Heart failure and other muscle-related chronic diseases, including muscular dystrophy, are often associated with high levels of circulating catecholamines and with chronic activation of adrenergic signaling pathways in many tissues. The resulting chronic adrenergic stimulation-induced PKA phosphorylation and oxidation of ryanodine receptors (RyRs)/calcium release channels at Ser2843 in the skeletal muscle RyR1 (Ser2809 in the cardiac RyR2). These protein modifications typically cause intracellular calcium leak that leads to muscle pathology including cardiac arrhythmias and skeletal muscle weakness.
To better understand the molecular mechanism of calcium release, RyR-related calcium leak, and the pathology caused by RyRs mutations in skeletal and cardiac muscles, complete models of the molecules at different states, including pathological states, are required.
Single particle cryo-EM reconstruction is a powerful tool to solve large macromolecular complexes. About 80% of the skeletal muscle RyR1 ordered structure was recently solved to ~4 Å resolution but did not allow unambiguous sequence assignment or side-chains orientation in most of the molecule map. Furthermore, 818 residues, at critical domains associated with disease-causing mutations were completely unresolved leaving us with a partial model that is missing valuable data. Completing the RyR1 model was and still is an important scientific goal not only to better understand cardiac and skeletal muscle diseases but also to help understand and better design drugs that can prevent fatal calcium leak, including rycals and dantrolene that specifically target RyRs.

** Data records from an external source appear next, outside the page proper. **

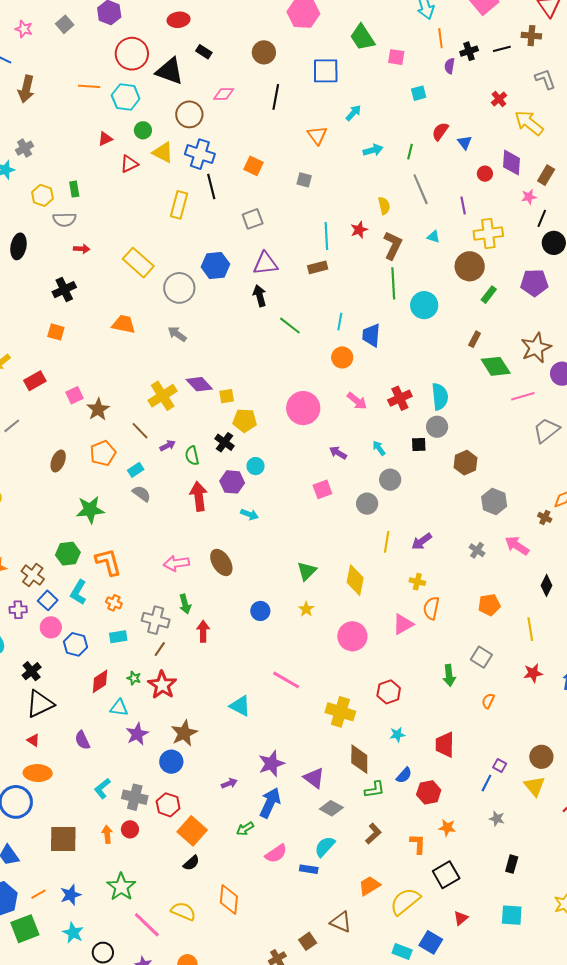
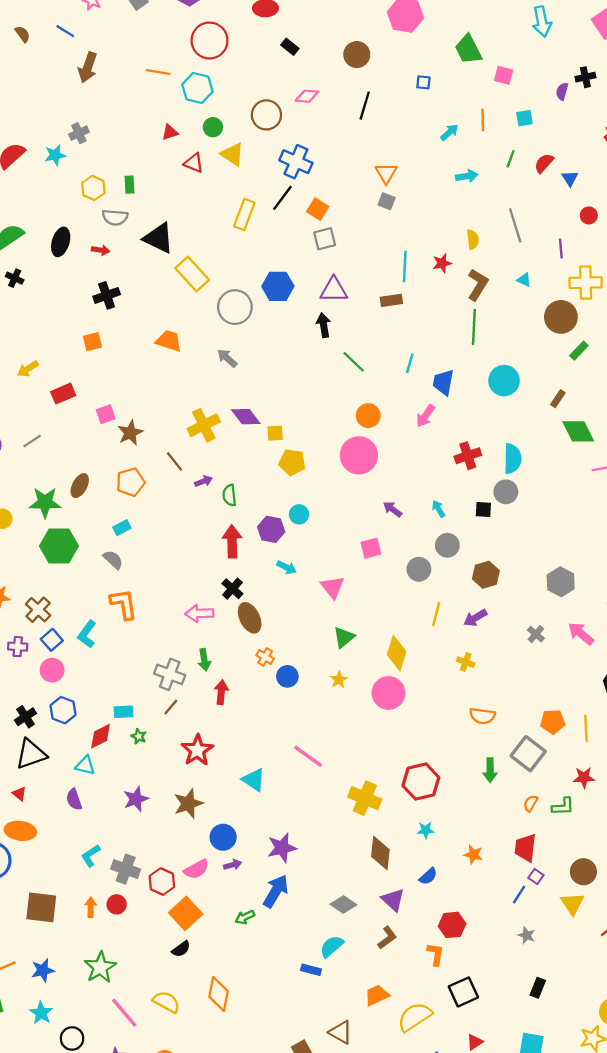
orange line: (440, 38) -> (483, 120), moved
black triangle: (170, 71) -> (159, 238), moved
blue square: (326, 71) -> (423, 82), size x0.5
orange triangle: (317, 135) -> (386, 173), moved
green line: (410, 152) -> (511, 159), moved
blue cross: (200, 154) -> (296, 162), moved
red triangle: (129, 164) -> (194, 163), turned 42
orange square: (253, 166) -> (318, 209), moved
black line: (211, 187) -> (282, 198), turned 45
red arrow: (82, 249) -> (101, 250), moved
cyan circle: (424, 305) -> (504, 381), moved
orange square: (56, 332) -> (92, 342), turned -36
orange circle: (342, 357) -> (368, 416), moved
pink arrow: (357, 401) -> (425, 416), moved, turned 80
black cross: (225, 442) -> (232, 589), moved
brown hexagon: (466, 463) -> (486, 575), moved
cyan rectangle: (136, 470) -> (122, 528), moved
gray semicircle: (142, 494) -> (113, 560), moved
green star: (90, 510) -> (45, 502), moved
green hexagon: (68, 554) -> (59, 546), moved, size x1.4
orange cross: (114, 603) -> (265, 657), moved
orange pentagon: (489, 605) -> (553, 722), moved
orange semicircle: (431, 608) -> (482, 716), moved, turned -100
pink triangle: (403, 624) -> (332, 587), moved, turned -45
pink circle: (352, 636) -> (388, 693), moved
cyan rectangle: (118, 637) -> (123, 712), moved
blue hexagon: (76, 644) -> (63, 710), moved
gray square: (481, 657) -> (528, 754), size x1.4
red star: (162, 685) -> (197, 750), moved
red hexagon: (389, 692) -> (421, 782), size x1.4
cyan triangle: (119, 708) -> (85, 765), moved
red trapezoid: (445, 745) -> (525, 848), moved
blue circle: (171, 762) -> (223, 837), moved
purple triangle: (314, 778) -> (393, 900), moved
green L-shape: (375, 790) -> (563, 806), moved
red hexagon: (429, 792) -> (452, 925), moved
orange star: (447, 828) -> (473, 855), moved
pink semicircle: (276, 854) -> (196, 869), moved

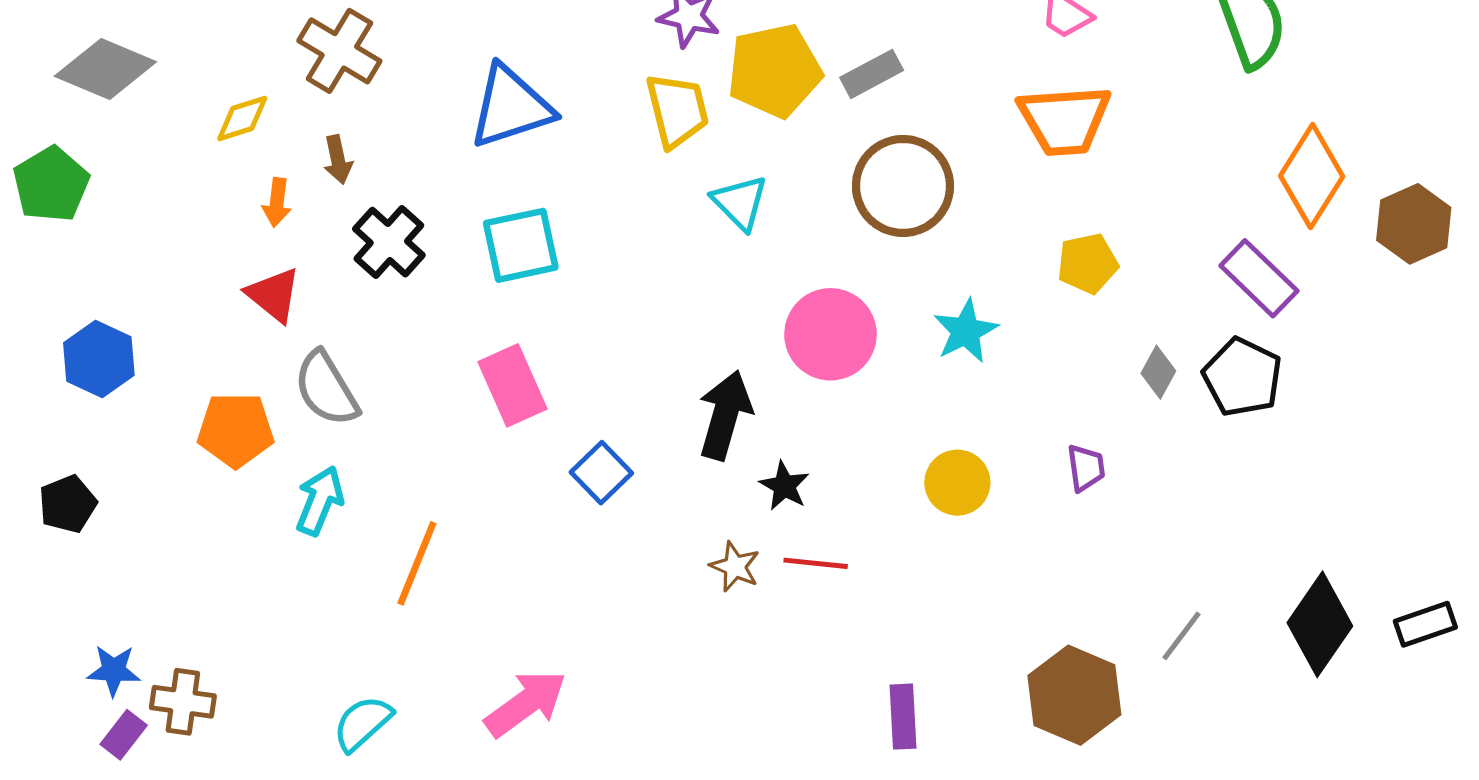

The overall objectives were first to complete the model of the RyR1 and to understand the conformational changes that follow RyR1 PKA phosphorylation and pathological oxidation and that may lead to calcium leak and skeletal muscle damage and weakness.
Our laboratory aim to utilize, implement and develop advanced techniques to promote the understanding of mechanisms EC-coupling at the molecular and atomic level resolution and explore novel methods for understanding calcium release regulation and pathology. The study has allowed deeper understandings of how the RyR/calcium release channels are regulated, and how drugs that fix the calcium leak bind to the channels. This has important implications for developing novel therapies for heart and skeletal muscle diseases. To my knowledge, this is the first time cryo-EM was used to unambiguously draw small molecules (including drugs) binding sites. In this study we are very close to demonstrate that cryo-EM can serve as an alternative tool to crystallography for structure-based drug design, particularly targeting large protein complexes where crystallography is notoriously complicated. The strong biomedical and the translational nature of the study will make it feasible for me to rationally develop treatments targeting RyRs. As we achieved complete models of RyRs, this new information enables the determination of domain-domain interfaces and the location and structural and the functional effects of disease-causing RyRs mutations.